* _Task statement_: Return every line of the data exactly as it appears.

* _Stored data_:

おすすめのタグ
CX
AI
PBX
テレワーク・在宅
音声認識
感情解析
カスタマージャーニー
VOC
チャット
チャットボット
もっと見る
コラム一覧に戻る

* _Written solution_:
おすすめのタグ
CX
AI
PBX
テレワーク・在宅
音声認識
感情解析
カスタマージャーニー
VOC
チャット
チャットボット
もっと見る
コラム一覧に戻る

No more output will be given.